Transcribed page contents

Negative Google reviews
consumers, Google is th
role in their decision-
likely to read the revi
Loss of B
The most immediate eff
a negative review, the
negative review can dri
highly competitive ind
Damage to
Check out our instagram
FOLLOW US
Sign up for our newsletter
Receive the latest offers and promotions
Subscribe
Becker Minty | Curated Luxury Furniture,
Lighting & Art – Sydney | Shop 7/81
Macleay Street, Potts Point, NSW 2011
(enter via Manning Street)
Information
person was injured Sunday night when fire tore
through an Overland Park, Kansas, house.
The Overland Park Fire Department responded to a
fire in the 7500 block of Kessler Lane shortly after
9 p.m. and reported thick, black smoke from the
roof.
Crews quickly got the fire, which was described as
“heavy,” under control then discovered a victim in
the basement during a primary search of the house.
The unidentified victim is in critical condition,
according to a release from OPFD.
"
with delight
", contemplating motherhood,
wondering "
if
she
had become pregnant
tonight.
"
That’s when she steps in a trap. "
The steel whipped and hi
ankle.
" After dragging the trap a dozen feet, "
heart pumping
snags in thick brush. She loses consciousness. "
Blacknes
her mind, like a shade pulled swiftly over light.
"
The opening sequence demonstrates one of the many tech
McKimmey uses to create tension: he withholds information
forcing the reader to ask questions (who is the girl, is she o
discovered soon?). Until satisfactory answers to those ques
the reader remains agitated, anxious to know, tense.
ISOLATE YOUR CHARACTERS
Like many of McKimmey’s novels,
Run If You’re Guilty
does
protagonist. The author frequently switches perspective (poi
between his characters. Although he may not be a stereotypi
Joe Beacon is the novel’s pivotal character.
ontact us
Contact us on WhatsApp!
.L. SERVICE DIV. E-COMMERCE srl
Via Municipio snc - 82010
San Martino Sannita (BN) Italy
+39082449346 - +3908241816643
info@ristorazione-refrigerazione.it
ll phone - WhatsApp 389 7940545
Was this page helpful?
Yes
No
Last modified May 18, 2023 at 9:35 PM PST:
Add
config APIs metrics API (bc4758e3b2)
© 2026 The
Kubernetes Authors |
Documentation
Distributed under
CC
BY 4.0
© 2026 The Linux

Exercise details
Revise the lines from the first line up to and including the line with "Contact us on WhatsApp!", changing "trap" to "snare" and leaving everything else as it is. Return only those lines.

Worked solution
Negative Google reviews
consumers, Google is th
role in their decision-
likely to read the revi
Loss of B
The most immediate eff
a negative review, the
negative review can dri
highly competitive ind
Damage to
Check out our instagram
FOLLOW US
Sign up for our newsletter
Receive the latest offers and promotions
Subscribe
Becker Minty | Curated Luxury Furniture,
Lighting & Art – Sydney | Shop 7/81
Macleay Street, Potts Point, NSW 2011
(enter via Manning Street)
Information
person was injured Sunday night when fire tore
through an Overland Park, Kansas, house.
The Overland Park Fire Department responded to a
fire in the 7500 block of Kessler Lane shortly after
9 p.m. and reported thick, black smoke from the
roof.
Crews quickly got the fire, which was described as
“heavy,” under control then discovered a victim in
the basement during a primary search of the house.
The unidentified victim is in critical condition,
according to a release from OPFD.
"
with delight
", contemplating motherhood,
wondering "
if
she
had become pregnant
tonight.
"
That’s when she steps in a snare. "
The steel whipped and hi
ankle.
" After dragging the snare a dozen feet, "
heart pumping
snags in thick brush. She loses consciousness. "
Blacknes
her mind, like a shade pulled swiftly over light.
"
The opening sequence demonstrates one of the many tech
McKimmey uses to create tension: he withholds information
forcing the reader to ask questions (who is the girl, is she o
discovered soon?). Until satisfactory answers to those ques
the reader remains agitated, anxious to know, tense.
ISOLATE YOUR CHARACTERS
Like many of McKimmey’s novels,
Run If You’re Guilty
does
protagonist. The author frequently switches perspective (poi
between his characters. Although he may not be a stereotypi
Joe Beacon is the novel’s pivotal character.
ontact us
Contact us on WhatsApp!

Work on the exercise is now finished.